Przyjechalem o swicie; autobus na polnocny zachod wyjezdza dopiero o 22.30. W podobnej do mojej sytuacji jest dwojka turystow z Europy: Eva Christina z Londynu i Peter z Heidelbergu. Na razie trzymamy sie razem. Pojedziemy chyba zaraz na wycieczke nad jezioro Colhue Huapi prawie 200 km stad, gdzie znajduja sie resztki skamienialego lasu. Dwa razy dalej znajduja sie skaly z rysunkami naskalnymi: obrysowane dlonie ludzi z czasow prehistorycznych. Bardzo chcialbym je zobaczyc, ale tam juz nie zdazymy.

Ogolnie czuje sie zmeczony i niewyspany; kolejna noc spedze w autobusie. Nie wiem, co mnie czeka w dalszej podrozy, ale kiedy tylko zobacze slonce, bedzie git!

poniedziałek, 25 czerwca 2007

Indianie Yamana

Kolejny dzien w Ushuaia spedzilem na oplynieciu kilku wysepek w poblizu miasta. Skaczace foki, wyspa z lwami morskimi, ale najwieksze wrazenie zrobila na mnie wyspa, ktora zamieszkiwali indianie plemienia Yamana. To jedna z 4 grup etnicznych, jakie zyly w tej czesci Ziemi Ognistej. Najbardziej "dzika". Inne ubieraly sie w skory upolowanych zwierzat, oni nie. Karol Darwin przebywajacy tu w celach badawczych uznal ich za dzikich, kiedy zobaczyl, ze maja wykrzywione "jak malpy" nogi. Ludzie ci chodzili nago, w celu ochrony smarowali sie tluszczem lwow morskich. Czasem zyli na lodziach, czasem budowali proste chaty. Na wyspie pozostal slad w postaci zaglebienia, gdzie znajdowala sie chata. Nie rozpalali duzych ognisk, bo silne wiatry spalilyby im domostwa. Plywac umialy tylko kobiety (woda ma tu maximum 7 stopni!) i one "napedzaly" mysliwym foki oraz lwy morskie. Za czasow Darwina Yamana bylo okolo tysiaca. Ludzie ci nie chorowali do momentu przybycia "White Power". Dzis z tego plemienia zyje jedna kobieta w wieku 80 lat w Port Wiliams nalezacym do Chile. 3 lata temu zmarla jej corka. Kobieta nie ma innych krewnych i nie chce spotykac sie z innymi ludzmi. Chyba ja rozumiem. Ogladajac tych ludzi na zdjeciach z poczatku XX wieku, spiacych wprost na sniegu, fantastycznie pomalowanych w czasie ceremonii, czulem smutek. Smutne byly tez zdjecia "ucywilizowanych" Yamana w towarzystwie zakonnic i innych Bialasow we frakach. Zaraz po zejsciu na lad pognalem do miejscowego muzeum. Tam procz wypchanych ptakow i ssakow morskich, resztek statkow, ktore tu sie rozbily znajdowalo sie tez troche pamiatek po dawnych plemionach. Harpuny i narzedzia z kosci, jakies ozdoby... . Choc bylem zmeczony, z muzeum pognalem za miasto do lasu wsrod wzgorz, ktory znajduje sie pomiedzy domostwami a gorami. Stary, pruchniejacy las z powodu wilgoci obrosly caly mchem. Niezwykle ksztalty drzew i galezi wykrzywionych przez silne wiatry. Niezwykla cisza Tu poczulem mistyke!

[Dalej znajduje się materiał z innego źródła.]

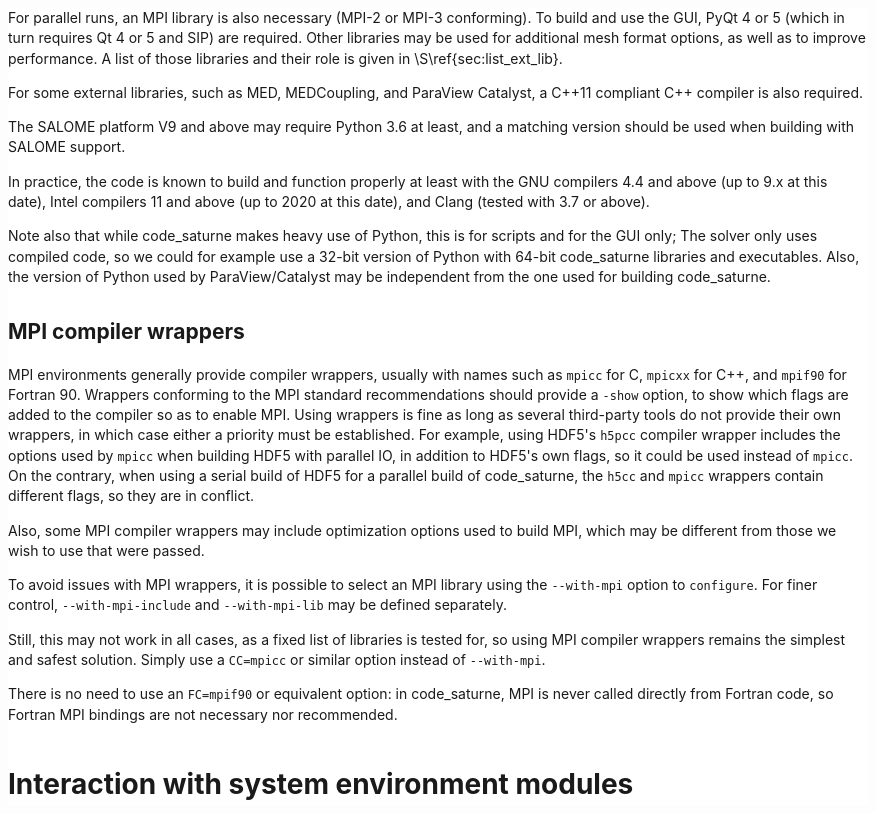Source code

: For parallel runs, an MPI library is also necessary (MPI-2 or MPI-3 conforming).
To build and use the GUI, PyQt 4 or 5 (which in turn requires Qt 4 or 5 and SIP)
are required. Other libraries may be used for additional mesh format options,
as well as to improve performance. A list of those libraries
and their role is given in \S\ref{sec:list_ext_lib}.

For some external libraries, such as MED, MEDCoupling,  and ParaView Catalyst,
a C++11 compliant C++ compiler is also required.

The SALOME platform V9 and above may require Python 3.6 at least,
and a matching version should be used when building with SALOME support.

In practice, the code is known to build and function properly at least with the
GNU compilers 4.4 and above (up to 9.x at this date), Intel compilers 11 and
above (up to 2020 at this date), and Clang (tested with 3.7 or above).

Note also that while code_saturne makes heavy use of Python, this is for scripts and
for the GUI only; The solver only uses compiled code, so we could for example use
a 32-bit version of Python with 64-bit code_saturne libraries and executables.
Also, the version of Python used by ParaView/Catalyst may be independent
from the one used for building code_saturne.

MPI compiler wrappers
---------------------

MPI environments generally provide compiler wrappers, usually with names such as
`mpicc` for C, `mpicxx` for C++, and `mpif90` for Fortran 90. Wrappers conforming
to the MPI standard recommendations should provide a `-show` option, to show
which flags are added to the compiler so as to enable MPI. Using wrappers is
fine as long as several third-party tools do not provide their own wrappers,
in which case either a priority must be established. For example, using HDF5's
`h5pcc` compiler wrapper includes the options used by `mpicc` when building HDF5
with parallel IO, in addition to HDF5's own flags, so it could be used instead of
`mpicc`. On the contrary, when using a serial build of HDF5 for a parallel
build of code_saturne, the `h5cc` and `mpicc` wrappers
contain different flags, so they are in conflict.

Also, some MPI compiler wrappers may include optimization options used to build
MPI, which may be different from those we wish to use that were passed.

To avoid issues with MPI wrappers, it is possible to select an MPI library using
the `--with-mpi` option to `configure`. For finer control,
`--with-mpi-include` and `--with-mpi-lib` may be defined separately.

Still, this may not work in all cases, as a fixed list of libraries
is tested for, so using MPI compiler wrappers remains the simplest and safest
solution. Simply use a `CC=mpicc` or similar option instead
of `--with-mpi`.

There is no need to use an `FC=mpif90` or equivalent option:
in code_saturne, MPI is never called directly from Fortran code,
so Fortran MPI bindings are not necessary nor recommended.

Interaction with system environment modules
===========================================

W miescie, glownie w nazwach zachowaly sie slady Indian. Oczywiscie w wiekszosci znieksztalcone przez naplywowych misjonarzy - salezjan, ktorzy przybyli tu "szerzyc cywilizacje i jedyna wiare" w 2 polowie XIX wieku i przez pierwszych osadnikow.

Jutro ruszam dalej. Sprobuje autostopa w kierunku miasta Rio Grande a potem chilijskiego Punta Arenas. Stamtad znow do Argentyny do Calafate, o ktorym sporo dobrego slyszalem.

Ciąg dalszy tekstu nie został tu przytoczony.